Тогда Благословенный сказал Саччаке: «Те, кого ты только что описал развитыми в развитии тела — это не подлинное развитие тела в учении Благородных. А если ты не понимаешь развитие тела, откуда тебе понять развитие ума? Тем не менее, что касается неразвитости в теле и в уме, и развитости в теле и в уме — слушай внимательно. Я буду говорить».
«Как скажете, Господин Готама» — ответил Саччака.
Благословенный сказал: «И как кто-либо не развит в теле и не развит в уме? Вот приятное чувство возникает в необученном заурядном человеке. Когда в нём возникает приятное чувство, его захватывает удовольствие, и он покорён тем, что охвачен удовольствием. [Затем] его приятное чувство прекращается. С прекращением приятного чувства появляется болезненное чувство. Когда появляется болезненное чувство, он грустит, горюет и стонет, бьёт себя в грудь, становится обезумевшим от горя. Когда это приятное чувство возникло в нём, оно наводнило его ум и осталось там, поскольку он не развит в теле. Когда это болезненное чувство возникло в нём, оно наводнило его ум и осталось там, поскольку он не развит в уме. Вот как кто-либо не развит в теле и не развит в уме.

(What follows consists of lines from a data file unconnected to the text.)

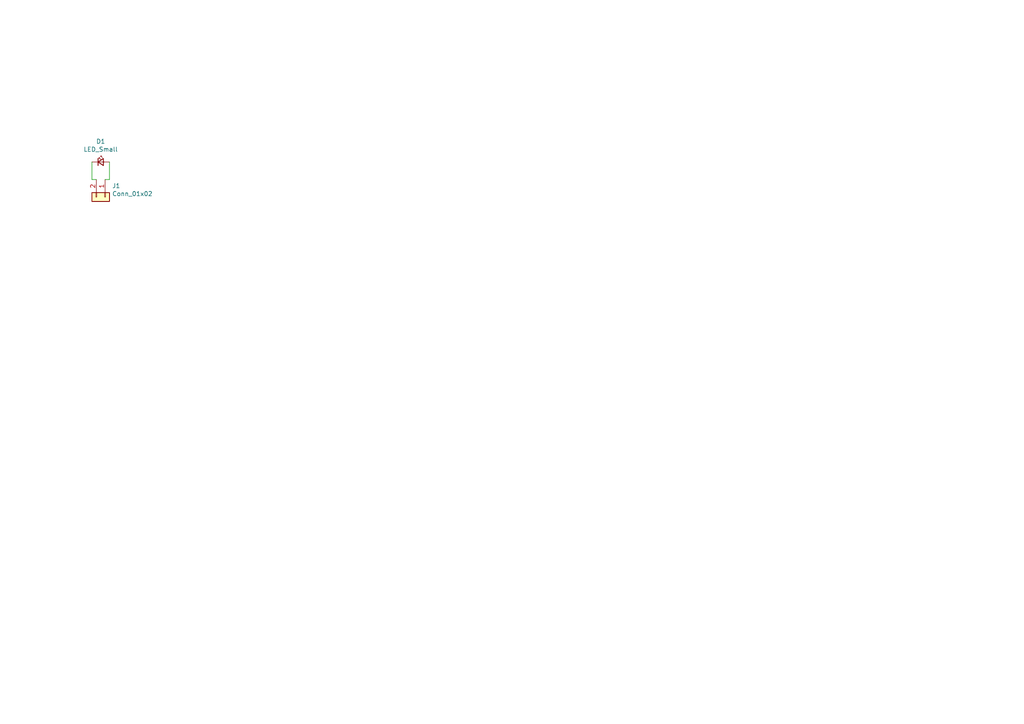
<source format=kicad_sch>
(kicad_sch (version 20211123) (generator eeschema)

  (uuid 434fdc85-a277-4222-9f9e-350bb1903dbd)

  (paper "A4")

  


  (wire (pts (xy 30.48 52.07) (xy 31.75 52.07))
    (stroke (width 0) (type default) (color 0 0 0 0))
    (uuid 04b7fe52-e55f-4a27-9628-040c6cf1c000)
  )
  (wire (pts (xy 31.75 52.07) (xy 31.75 46.99))
    (stroke (width 0) (type default) (color 0 0 0 0))
    (uuid 3eba71d5-506c-4c81-9e23-0d4d468386d1)
  )
  (wire (pts (xy 26.67 52.07) (xy 26.67 46.99))
    (stroke (width 0) (type default) (color 0 0 0 0))
    (uuid 96006f7b-02a3-4b4b-858a-d23fbf74f2bb)
  )
  (wire (pts (xy 27.94 52.07) (xy 26.67 52.07))
    (stroke (width 0) (type default) (color 0 0 0 0))
    (uuid bed0d118-6a8c-4927-9aed-b47158918507)
  )

  (symbol (lib_id "Device:LED_Small") (at 29.21 46.99 0) (unit 1)
    (in_bom yes) (on_board yes)
    (uuid 00000000-0000-0000-0000-0000617a13d8)
    (property "Reference" "D1" (id 0) (at 29.21 41.021 0))
    (property "Value" "LED_Small" (id 1) (at 29.21 43.3324 0))
    (property "Footprint" "LED_SMD:LED_1206_3216Metric_ReverseMount_Hole1.8x2.4mm" (id 2) (at 29.21 46.99 90)
      (effects (font (size 1.27 1.27)) hide)
    )
    (property "Datasheet" "~" (id 3) (at 29.21 46.99 90)
      (effects (font (size 1.27 1.27)) hide)
    )
    (pin "1" (uuid 7c8541cb-d7f3-4f26-b567-d4d497ff94a0))
    (pin "2" (uuid 405dc4a6-c2d9-4db2-8de4-6cba514638bd))
  )

  (symbol (lib_id "Connector_Generic:Conn_01x02") (at 30.48 57.15 270) (unit 1)
    (in_bom yes) (on_board yes)
    (uuid 00000000-0000-0000-0000-0000617a49ee)
    (property "Reference" "J1" (id 0) (at 32.512 53.8988 90)
      (effects (font (size 1.27 1.27)) (justify left))
    )
    (property "Value" "Conn_01x02" (id 1) (at 32.512 56.2102 90)
      (effects (font (size 1.27 1.27)) (justify left))
    )
    (property "Footprint" "LED_SMD:LED_2816_7142Metric_Pad3.20x4.45mm_HandSolder" (id 2) (at 30.48 57.15 0)
      (effects (font (size 1.27 1.27)) hide)
    )
    (property "Datasheet" "~" (id 3) (at 30.48 57.15 0)
      (effects (font (size 1.27 1.27)) hide)
    )
    (pin "1" (uuid 49aa6320-fdaa-40fc-9c62-ebf95ee70946))
    (pin "2" (uuid 251a0780-30f3-4628-8c87-033f4eeae1aa))
  )

  (sheet_instances
    (path "/" (page "1"))
  )

  (symbol_instances
    (path "/00000000-0000-0000-0000-0000617a13d8"
      (reference "D1") (unit 1) (value "LED_Small") (footprint "LED_SMD:LED_1206_3216Metric_ReverseMount_Hole1.8x2.4mm")
    )
    (path "/00000000-0000-0000-0000-0000617a49ee"
      (reference "J1") (unit 1) (value "Conn_01x02") (footprint "LED_SMD:LED_2816_7142Metric_Pad3.20x4.45mm_HandSolder")
    )
  )
)

</source>
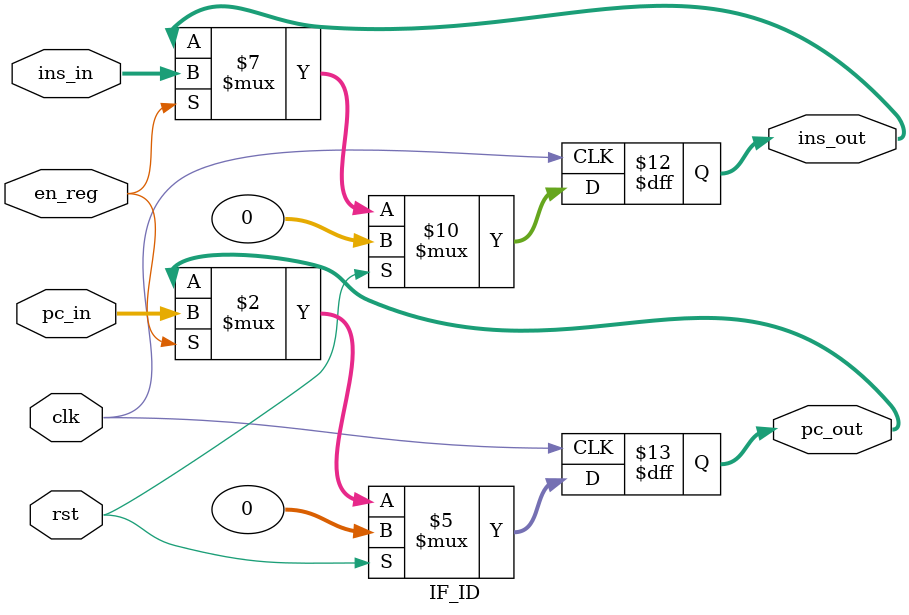
<source format=v>
module IF_ID ( clk, rst, en_reg,
               ins_in, pc_in,
               ins_out, pc_out) ;

    input clk, rst, en_reg;
    input[31:0]	ins_in, pc_in;
    output[31:0] ins_out, pc_out;

    reg [31:0] ins_out, pc_out;
   
    always @( posedge clk ) begin
        if ( rst ) begin
		pc_out  <= 32'b0;
		ins_out <= 32'b0;
	end
        else if ( en_reg ) begin
		pc_out  <= pc_in;
		ins_out <= ins_in;
	end
    end
endmodule
	



</source>
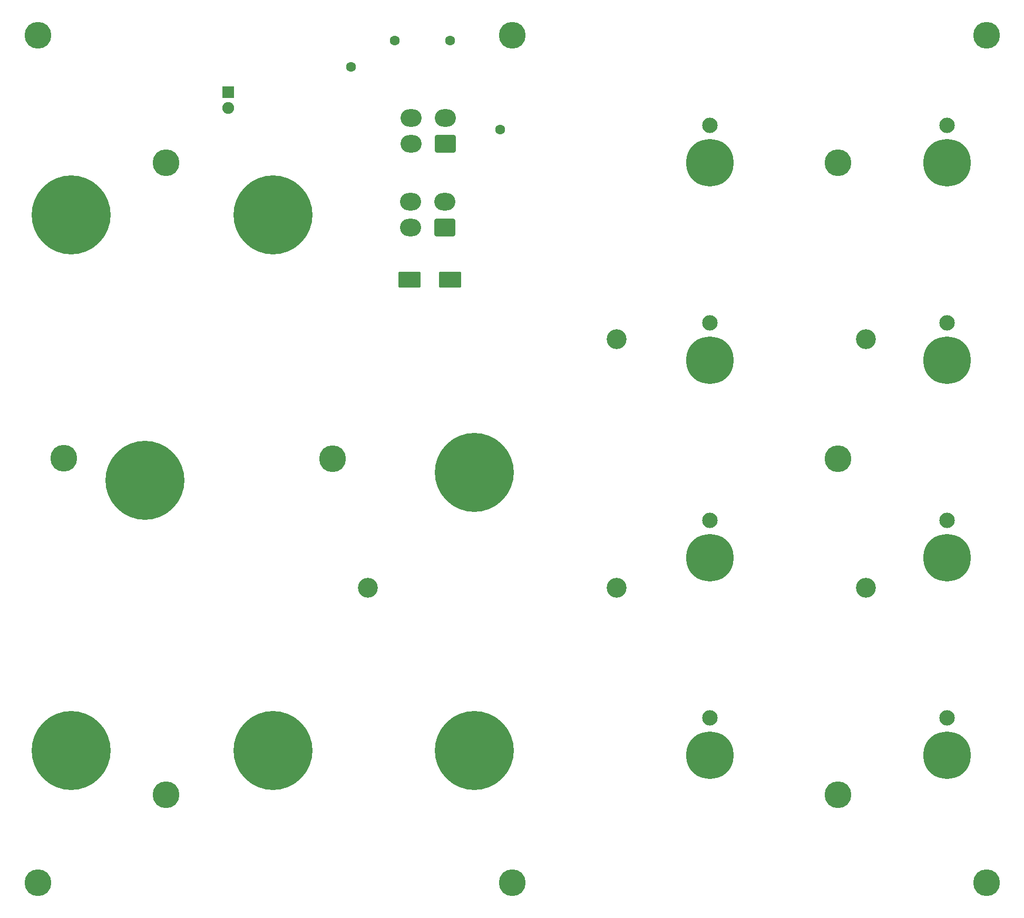
<source format=gbr>
%TF.GenerationSoftware,KiCad,Pcbnew,7.0.2*%
%TF.CreationDate,2023-05-01T02:39:06-08:00*%
%TF.ProjectId,COMM PANEL,434f4d4d-2050-4414-9e45-4c2e6b696361,4*%
%TF.SameCoordinates,Original*%
%TF.FileFunction,Soldermask,Bot*%
%TF.FilePolarity,Negative*%
%FSLAX46Y46*%
G04 Gerber Fmt 4.6, Leading zero omitted, Abs format (unit mm)*
G04 Created by KiCad (PCBNEW 7.0.2) date 2023-05-01 02:39:06*
%MOMM*%
%LPD*%
G01*
G04 APERTURE LIST*
G04 Aperture macros list*
%AMRoundRect*
0 Rectangle with rounded corners*
0 $1 Rounding radius*
0 $2 $3 $4 $5 $6 $7 $8 $9 X,Y pos of 4 corners*
0 Add a 4 corners polygon primitive as box body*
4,1,4,$2,$3,$4,$5,$6,$7,$8,$9,$2,$3,0*
0 Add four circle primitives for the rounded corners*
1,1,$1+$1,$2,$3*
1,1,$1+$1,$4,$5*
1,1,$1+$1,$6,$7*
1,1,$1+$1,$8,$9*
0 Add four rect primitives between the rounded corners*
20,1,$1+$1,$2,$3,$4,$5,0*
20,1,$1+$1,$4,$5,$6,$7,0*
20,1,$1+$1,$6,$7,$8,$9,0*
20,1,$1+$1,$8,$9,$2,$3,0*%
G04 Aperture macros list end*
%ADD10C,12.700000*%
%ADD11C,7.640752*%
%ADD12C,2.481250*%
%ADD13C,1.600000*%
%ADD14RoundRect,0.300000X1.500000X1.000000X-1.500000X1.000000X-1.500000X-1.000000X1.500000X-1.000000X0*%
%ADD15RoundRect,0.300001X1.399999X-1.099999X1.399999X1.099999X-1.399999X1.099999X-1.399999X-1.099999X0*%
%ADD16O,3.400000X2.800000*%
%ADD17RoundRect,0.050000X-0.900000X0.900000X-0.900000X-0.900000X0.900000X-0.900000X0.900000X0.900000X0*%
%ADD18C,1.900000*%
%ADD19C,4.300000*%
%ADD20C,3.200000*%
G04 APERTURE END LIST*
D10*
%TO.C,SW1*%
X82379570Y-50011622D03*
%TD*%
%TO.C,SW2*%
X114764570Y-50011622D03*
%TD*%
%TO.C,SW4*%
X147149570Y-91413622D03*
%TD*%
%TO.C,SW5*%
X82379570Y-136117622D03*
%TD*%
%TO.C,SW6*%
X114764570Y-136117622D03*
%TD*%
%TO.C,SW7*%
X147149570Y-136117622D03*
%TD*%
D11*
%TO.C,VR7*%
X184919370Y-136879622D03*
D12*
X184919370Y-130879622D03*
%TD*%
D11*
%TO.C,VR8*%
X223019370Y-136879622D03*
D12*
X223019370Y-130879622D03*
%TD*%
D11*
%TO.C,VR5*%
X184919370Y-105129622D03*
D12*
X184919370Y-99129622D03*
%TD*%
D11*
%TO.C,VR6*%
X223019370Y-105129622D03*
D12*
X223019370Y-99129622D03*
%TD*%
D11*
%TO.C,VR3*%
X184919370Y-73379622D03*
D12*
X184919370Y-67379622D03*
%TD*%
D11*
%TO.C,VR4*%
X223019370Y-73379622D03*
D12*
X223019370Y-67379622D03*
%TD*%
D11*
%TO.C,VR1*%
X184919370Y-41629622D03*
D12*
X184919370Y-35629622D03*
%TD*%
D11*
%TO.C,VR2*%
X223019370Y-41629622D03*
D12*
X223019370Y-35629622D03*
%TD*%
D10*
%TO.C,SW3*%
X94190570Y-92683622D03*
%TD*%
D13*
%TO.C,TP4*%
X151270000Y-36340000D03*
%TD*%
%TO.C,TP2*%
X134310000Y-22020000D03*
%TD*%
%TO.C,TP1*%
X143240000Y-22040000D03*
%TD*%
%TO.C,TP3*%
X127310000Y-26200000D03*
%TD*%
D14*
%TO.C,C1*%
X143200000Y-60400000D03*
X136700000Y-60400000D03*
%TD*%
D15*
%TO.C,J1*%
X142443000Y-38608000D03*
D16*
X142443000Y-34408000D03*
X136943000Y-38608000D03*
X136943000Y-34408000D03*
%TD*%
D15*
%TO.C,J2*%
X142342000Y-52070000D03*
D16*
X142342000Y-47870000D03*
X136842000Y-52070000D03*
X136842000Y-47870000D03*
%TD*%
D17*
%TO.C,D1*%
X107600000Y-30285000D03*
D18*
X107600000Y-32825000D03*
%TD*%
D19*
%TO.C,H4*%
X97619570Y-41629622D03*
%TD*%
%TO.C,H6*%
X81178400Y-89154000D03*
%TD*%
%TO.C,H7*%
X124341608Y-89254622D03*
%TD*%
%TO.C,H10*%
X205569570Y-143229622D03*
%TD*%
%TO.C,H5*%
X205569570Y-41629622D03*
%TD*%
%TO.C,H8*%
X205569570Y-89254622D03*
%TD*%
%TO.C,H9*%
X97619570Y-143229622D03*
%TD*%
%TO.C,H2*%
X153182000Y-21119100D03*
%TD*%
D20*
%TO.C,H17*%
X170000000Y-110000000D03*
%TD*%
D19*
%TO.C,H11*%
X76982100Y-157390000D03*
%TD*%
%TO.C,H1*%
X76982100Y-21119100D03*
%TD*%
D20*
%TO.C,H14*%
X170000000Y-70000000D03*
%TD*%
%TO.C,H16*%
X130000000Y-110000000D03*
%TD*%
%TO.C,H15*%
X210000000Y-70000000D03*
%TD*%
D19*
%TO.C,H3*%
X229382000Y-21119100D03*
%TD*%
D20*
%TO.C,H18*%
X210000000Y-110000000D03*
%TD*%
D19*
%TO.C,H12*%
X153182000Y-157390000D03*
%TD*%
%TO.C,H13*%
X229382000Y-157390000D03*
%TD*%
M02*

</source>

И как кто-либо развит в теле и развит в уме? Вот приятное чувство возникает в хорошо обученном ученике Благородных. Когда в нём возникает приятное чувство, он не охвачен удовольствием, он не покорён тем, что охвачен удовольствием. [Затем] его приятное чувство прекращается. С прекращением приятного чувства появляется болезненное чувство. Когда в нём появляется болезненное чувство, он не грустит, не горюет и не стонет, не бьёт себя в грудь, не становится обезумевшим от горя. Когда это приятное чувство возникло в нём, оно не наводнило его ум и не осталось там, поскольку он развит в теле. Когда это болезненное чувство возникло в нём, оно не наводнило его ум и не осталось там, поскольку он развит в уме. Вот как кто-либо развит в теле и развит в уме».

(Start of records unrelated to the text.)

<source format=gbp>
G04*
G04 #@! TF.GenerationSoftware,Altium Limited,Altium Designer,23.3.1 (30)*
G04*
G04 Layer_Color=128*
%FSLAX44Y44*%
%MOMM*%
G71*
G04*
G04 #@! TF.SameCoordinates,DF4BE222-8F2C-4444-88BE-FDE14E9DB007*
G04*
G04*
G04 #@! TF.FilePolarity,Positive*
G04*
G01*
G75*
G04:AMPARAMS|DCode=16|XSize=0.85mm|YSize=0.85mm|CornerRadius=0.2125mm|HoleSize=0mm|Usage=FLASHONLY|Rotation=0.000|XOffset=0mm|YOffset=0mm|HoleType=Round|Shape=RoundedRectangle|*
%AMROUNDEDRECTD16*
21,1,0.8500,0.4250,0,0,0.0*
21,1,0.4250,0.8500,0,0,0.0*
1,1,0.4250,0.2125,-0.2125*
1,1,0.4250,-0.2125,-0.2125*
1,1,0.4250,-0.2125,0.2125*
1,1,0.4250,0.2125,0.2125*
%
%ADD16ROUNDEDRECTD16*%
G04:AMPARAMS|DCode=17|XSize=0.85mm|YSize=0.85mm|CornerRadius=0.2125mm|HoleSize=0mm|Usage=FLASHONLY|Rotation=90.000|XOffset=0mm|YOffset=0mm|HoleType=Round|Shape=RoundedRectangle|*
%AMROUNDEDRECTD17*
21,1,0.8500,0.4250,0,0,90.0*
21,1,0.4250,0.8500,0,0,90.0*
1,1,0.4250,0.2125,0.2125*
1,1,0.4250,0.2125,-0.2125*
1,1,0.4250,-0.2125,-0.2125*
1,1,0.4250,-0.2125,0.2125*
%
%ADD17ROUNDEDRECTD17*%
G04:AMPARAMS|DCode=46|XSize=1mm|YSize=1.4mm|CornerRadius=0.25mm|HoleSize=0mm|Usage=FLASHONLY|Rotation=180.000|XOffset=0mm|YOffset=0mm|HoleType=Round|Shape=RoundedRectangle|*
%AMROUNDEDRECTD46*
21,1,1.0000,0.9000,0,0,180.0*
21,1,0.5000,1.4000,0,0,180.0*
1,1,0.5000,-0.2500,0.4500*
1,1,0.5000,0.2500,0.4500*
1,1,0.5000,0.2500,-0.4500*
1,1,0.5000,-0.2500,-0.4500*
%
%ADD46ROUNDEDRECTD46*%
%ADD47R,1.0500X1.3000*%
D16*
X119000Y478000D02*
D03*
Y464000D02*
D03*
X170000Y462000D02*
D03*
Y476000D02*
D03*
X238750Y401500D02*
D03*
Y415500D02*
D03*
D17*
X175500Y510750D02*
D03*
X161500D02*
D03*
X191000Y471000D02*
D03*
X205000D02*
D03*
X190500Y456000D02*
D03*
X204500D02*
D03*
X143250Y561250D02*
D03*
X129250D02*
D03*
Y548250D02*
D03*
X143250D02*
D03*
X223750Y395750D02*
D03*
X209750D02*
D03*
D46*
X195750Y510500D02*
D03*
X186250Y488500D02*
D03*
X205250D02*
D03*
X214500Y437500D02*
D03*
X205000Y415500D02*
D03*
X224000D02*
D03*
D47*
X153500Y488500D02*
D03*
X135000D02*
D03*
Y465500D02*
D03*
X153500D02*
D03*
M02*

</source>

«Я верю Господину Готаме, что он развит в теле и развит в уме».
«Что же, Аггивессана, ты, конечно же, груб и дерзок в своих словах, но, тем не менее, я отвечу тебе[32]
. С тех пор, как я обрил волосы и бороду, надел жёлтые одежды и, отринув мирское житие, стал жить бездомной жизнью, у приятного или болезненного чувства не было возможности возникнуть и наводнить мой ум, и остаться в нём».«Но, наверное, в Господине Готаме не возникало определённое приятное чувство, что, возникнув, наводнило бы его ум и осталось пребывать там. Наверное, в Господине Готаме не возникало определённое болезненное чувство, что, возникнув, наводнило бы его ум и осталось пребывать там».[33]
«Почему же не возникали, Аггивессана? Перед моим Пробуждением, когда я всё ещё был непросветлённым бодхисаттой, такая мысль пришла ко мне: «Жизнь домохозяина — ограниченный и пыльный путь. Бездомная жизнь подобна бескрайним просторам. Живя мирской жизнью, трудно практиковать ведение святой жизни, которая была бы идеальной и чистой, словно отполированный перламутр. Что если я, сбрив волосы и бороду и надев жёлтые одежды, отринул бы мы мирское житие и стал бы жить бездомной жизнью?»
А потому в те времена, когда я всё ещё был молод, с чёрными волосами, наделённый благословением молодости на первом этапе жизни, я сбрил волосы и бороду и — хотя родители желали иного и горевали со слезами на глазах — надел жёлтые одежды, отринул мирское житие и стал жить бездомной жизнью.